2026-03-26 21:52:25 +00:00
parent 2030976b85
commit 9aab79d49b
98 changed files with 4526 additions and 7776 deletions
@@ -0,0 +1,100 @@
+# Docker Deployment
+
+## Purpose
+
+Docker deployment provides containerized packaging of the knowledge base engine with GPU support for NVIDIA and AMD platforms, along with Compose files for single-command deployment.
+
+## Requirements
+
+### Requirement: NVIDIA CUDA Docker image
+
+The project SHALL provide a `Dockerfile.nvidia` that builds the engine on an NVIDIA CUDA runtime base image with GPU support for PyTorch and ONNX Runtime.
+
+#### Scenario: Build NVIDIA image
+- **WHEN** an admin runs `docker compose -f compose.nvidia.yaml build`
+- **THEN** the build SHALL produce a working image with CUDA runtime, PyTorch with CUDA support, onnxruntime-gpu, and all engine dependencies
+
+#### Scenario: GPU access in NVIDIA container
+- **WHEN** the NVIDIA container starts with `--gpus all` or the NVIDIA runtime
+- **THEN** `torch.cuda.is_available()` SHALL return True and the engine SHALL load the embedding model on GPU
+
+---
+
+### Requirement: AMD ROCm Docker image
+
+The project SHALL provide a `Dockerfile.rocm` that builds the engine on an AMD ROCm base image with GPU support for PyTorch and ONNX Runtime.
+
+#### Scenario: Build ROCm image
+- **WHEN** an admin runs `docker compose -f compose.rocm.yaml build`
+- **THEN** the build SHALL produce a working image with ROCm runtime, PyTorch with ROCm support, onnxruntime-rocm, and all engine dependencies
+
+#### Scenario: GPU access in ROCm container
+- **WHEN** the ROCm container starts with `--device=/dev/kfd --device=/dev/dri`
+- **THEN** `torch.cuda.is_available()` SHALL return True (via HIP) and the engine SHALL load the embedding model on GPU
+
+---
+
+### Requirement: Application code is GPU-vendor-agnostic
+
+The Python engine code SHALL NOT reference CUDA or ROCm directly. GPU vendor abstraction SHALL be handled entirely at the Docker image level (base image selection and pip package choice). The same application code SHALL run on both NVIDIA and AMD images without modification.

**Information**:
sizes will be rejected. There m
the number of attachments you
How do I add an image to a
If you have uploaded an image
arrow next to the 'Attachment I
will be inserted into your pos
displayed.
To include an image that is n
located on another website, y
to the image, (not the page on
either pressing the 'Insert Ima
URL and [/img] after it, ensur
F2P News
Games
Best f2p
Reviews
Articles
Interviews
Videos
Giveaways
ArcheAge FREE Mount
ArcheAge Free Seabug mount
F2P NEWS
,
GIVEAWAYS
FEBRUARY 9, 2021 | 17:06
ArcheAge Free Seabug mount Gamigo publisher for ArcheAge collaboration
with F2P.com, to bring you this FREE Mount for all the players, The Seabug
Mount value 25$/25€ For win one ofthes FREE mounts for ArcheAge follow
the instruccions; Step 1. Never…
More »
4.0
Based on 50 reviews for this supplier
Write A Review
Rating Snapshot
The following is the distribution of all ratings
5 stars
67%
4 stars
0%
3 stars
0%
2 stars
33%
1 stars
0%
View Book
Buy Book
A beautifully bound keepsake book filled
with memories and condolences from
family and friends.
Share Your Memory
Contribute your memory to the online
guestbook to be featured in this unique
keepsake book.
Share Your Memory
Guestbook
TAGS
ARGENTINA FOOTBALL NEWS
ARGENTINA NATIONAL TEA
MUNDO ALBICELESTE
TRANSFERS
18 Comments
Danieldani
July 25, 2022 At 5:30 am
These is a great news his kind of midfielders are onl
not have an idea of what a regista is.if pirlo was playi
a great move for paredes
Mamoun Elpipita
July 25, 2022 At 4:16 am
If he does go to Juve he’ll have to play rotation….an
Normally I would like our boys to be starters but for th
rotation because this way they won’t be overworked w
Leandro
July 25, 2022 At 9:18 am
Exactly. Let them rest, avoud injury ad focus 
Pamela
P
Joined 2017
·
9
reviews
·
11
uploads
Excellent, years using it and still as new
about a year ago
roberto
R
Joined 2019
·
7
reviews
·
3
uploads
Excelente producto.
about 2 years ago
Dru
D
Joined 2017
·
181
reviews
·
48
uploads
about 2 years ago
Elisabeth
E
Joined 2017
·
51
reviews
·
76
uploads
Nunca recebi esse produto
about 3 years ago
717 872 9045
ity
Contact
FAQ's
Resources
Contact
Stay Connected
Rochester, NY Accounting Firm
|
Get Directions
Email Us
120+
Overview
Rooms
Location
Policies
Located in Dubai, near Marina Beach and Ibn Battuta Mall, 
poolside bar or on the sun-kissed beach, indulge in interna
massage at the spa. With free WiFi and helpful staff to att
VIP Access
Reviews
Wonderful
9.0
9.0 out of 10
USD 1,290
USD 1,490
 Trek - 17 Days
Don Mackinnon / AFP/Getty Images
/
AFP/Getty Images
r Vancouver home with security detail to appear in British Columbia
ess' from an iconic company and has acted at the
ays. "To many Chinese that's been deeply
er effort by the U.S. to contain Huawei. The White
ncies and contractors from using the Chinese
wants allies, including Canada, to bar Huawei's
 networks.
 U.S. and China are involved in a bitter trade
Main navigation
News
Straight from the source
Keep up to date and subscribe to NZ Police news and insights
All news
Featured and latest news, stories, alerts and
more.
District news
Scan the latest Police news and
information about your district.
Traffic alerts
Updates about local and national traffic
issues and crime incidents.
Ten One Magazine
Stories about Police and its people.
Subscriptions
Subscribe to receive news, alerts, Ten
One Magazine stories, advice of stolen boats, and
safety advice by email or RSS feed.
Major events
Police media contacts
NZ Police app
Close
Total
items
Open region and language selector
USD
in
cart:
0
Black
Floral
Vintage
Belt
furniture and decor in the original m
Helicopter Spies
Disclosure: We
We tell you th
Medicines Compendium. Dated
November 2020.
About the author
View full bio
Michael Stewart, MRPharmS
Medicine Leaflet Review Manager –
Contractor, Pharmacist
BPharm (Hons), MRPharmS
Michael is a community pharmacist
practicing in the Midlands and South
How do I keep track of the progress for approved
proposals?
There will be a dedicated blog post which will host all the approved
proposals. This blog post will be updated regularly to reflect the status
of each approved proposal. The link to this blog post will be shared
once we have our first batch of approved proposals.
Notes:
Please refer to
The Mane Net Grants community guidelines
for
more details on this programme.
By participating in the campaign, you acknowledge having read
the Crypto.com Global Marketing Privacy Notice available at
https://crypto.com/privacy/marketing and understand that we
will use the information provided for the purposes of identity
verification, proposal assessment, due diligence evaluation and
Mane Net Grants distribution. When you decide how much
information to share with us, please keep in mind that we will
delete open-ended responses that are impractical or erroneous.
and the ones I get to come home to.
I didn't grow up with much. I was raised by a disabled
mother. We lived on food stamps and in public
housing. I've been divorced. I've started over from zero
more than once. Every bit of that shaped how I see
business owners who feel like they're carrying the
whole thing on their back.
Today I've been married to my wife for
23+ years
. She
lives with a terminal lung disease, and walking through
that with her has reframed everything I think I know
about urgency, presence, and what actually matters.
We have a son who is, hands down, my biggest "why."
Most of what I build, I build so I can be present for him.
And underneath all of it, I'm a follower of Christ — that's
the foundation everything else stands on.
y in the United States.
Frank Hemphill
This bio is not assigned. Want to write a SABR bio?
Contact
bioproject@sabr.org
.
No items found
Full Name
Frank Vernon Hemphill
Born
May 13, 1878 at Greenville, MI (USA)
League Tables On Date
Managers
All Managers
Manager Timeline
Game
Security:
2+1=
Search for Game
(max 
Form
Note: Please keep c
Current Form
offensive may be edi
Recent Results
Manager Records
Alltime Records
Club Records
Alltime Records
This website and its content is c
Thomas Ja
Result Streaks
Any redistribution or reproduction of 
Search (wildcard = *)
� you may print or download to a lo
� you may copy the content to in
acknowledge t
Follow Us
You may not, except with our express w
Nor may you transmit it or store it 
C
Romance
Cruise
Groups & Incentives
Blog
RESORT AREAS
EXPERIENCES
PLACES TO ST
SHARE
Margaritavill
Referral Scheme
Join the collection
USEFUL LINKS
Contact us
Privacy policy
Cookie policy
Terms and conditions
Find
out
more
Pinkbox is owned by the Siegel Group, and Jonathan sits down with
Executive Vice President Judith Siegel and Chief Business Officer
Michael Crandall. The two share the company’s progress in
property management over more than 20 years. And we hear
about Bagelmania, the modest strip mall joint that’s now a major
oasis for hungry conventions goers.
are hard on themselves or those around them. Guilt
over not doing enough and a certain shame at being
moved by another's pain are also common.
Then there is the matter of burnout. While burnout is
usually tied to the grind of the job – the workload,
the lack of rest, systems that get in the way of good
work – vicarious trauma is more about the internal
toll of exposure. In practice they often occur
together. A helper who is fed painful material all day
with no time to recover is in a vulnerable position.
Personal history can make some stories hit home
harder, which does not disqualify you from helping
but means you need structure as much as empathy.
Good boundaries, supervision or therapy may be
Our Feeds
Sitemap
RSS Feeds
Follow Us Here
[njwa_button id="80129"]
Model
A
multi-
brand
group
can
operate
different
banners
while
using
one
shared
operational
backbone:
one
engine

**Parts of the exercise**:
1: Rewrite the Docker deployment text so that "GPU support" becomes "graphics card support", beginning at the words "2026-03-26 21:52:25 +00:00" and stopping after "for single-command deployment.".
2: List every line of the entries above that contains the word "Seabug".

**Answers to the exercise**:
1:
2026-03-26 21:52:25 +00:00
parent 2030976b85
commit 9aab79d49b
98 changed files with 4526 additions and 7776 deletions
@@ -0,0 +1,100 @@
+# Docker Deployment
+
+## Purpose
+
+Docker deployment provides containerized packaging of the knowledge base engine with graphics card support for NVIDIA and AMD platforms, along with Compose files for single-command deployment.

2:
ArcheAge Free Seabug mount
ArcheAge Free Seabug mount Gamigo publisher for ArcheAge collaboration
with F2P.com, to bring you this FREE Mount for all the players, The Seabug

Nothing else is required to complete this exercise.